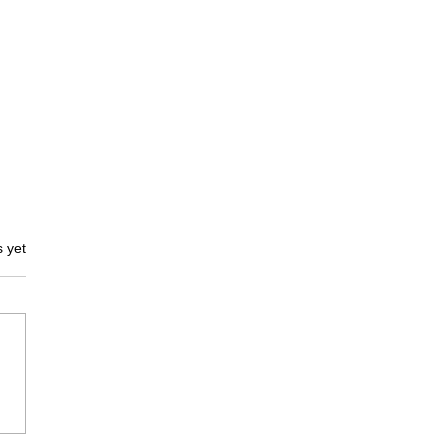
s.
s yet
rk
ocolate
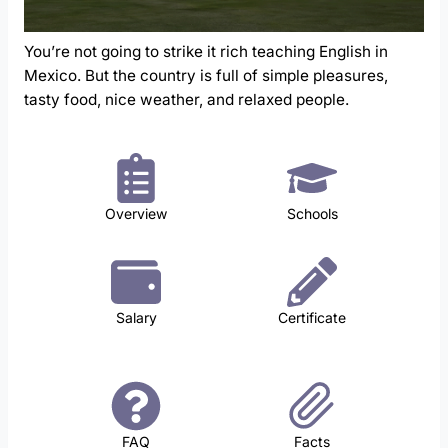
You’re not going to strike it rich teaching English in
Mexico. But the country is full of simple pleasures,
tasty food, nice weather, and relaxed people.
Overview
Schools
Salary
Certificate
FAQ
Facts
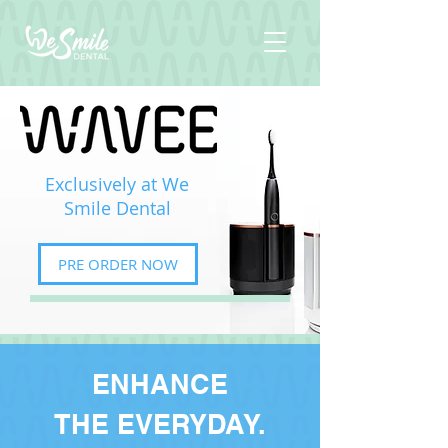
Exclusively at We
Smile Dental
PRE ORDER NOW
ENHANCE
THE EVERYDAY.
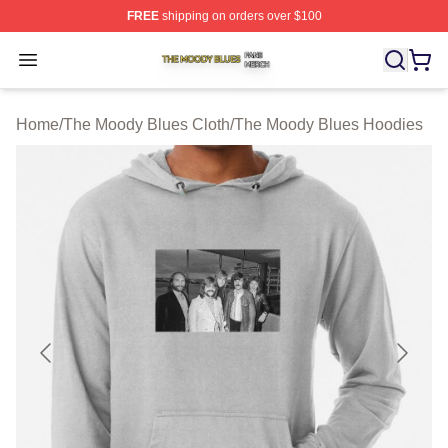
FREE
shipping on orders over $100
The Moody Blues Shop ⚡️ Officially Licensed The Mood
Open menu
Home
/
The Moody Blues Cloth
/
The Moody Blues Hoodies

+===+

> **WHAT TO DO**
Please write out the text from every item above, line for line, and leave the pictures out.

> **EXPECTED OUTPUT**
s.
s yet
rk
ocolate
You’re not going to strike it rich teaching English in
Mexico. But the country is full of simple pleasures,
tasty food, nice weather, and relaxed people.
Overview
Schools
Salary
Certificate
FAQ
Facts
Exclusively at We
Smile Dental
PRE ORDER NOW
ENHANCE
THE EVERYDAY.
FREE
shipping on orders over $100
The Moody Blues Shop ⚡️ Officially Licensed The Mood
Open menu
Home
/
The Moody Blues Cloth
/
The Moody Blues Hoodies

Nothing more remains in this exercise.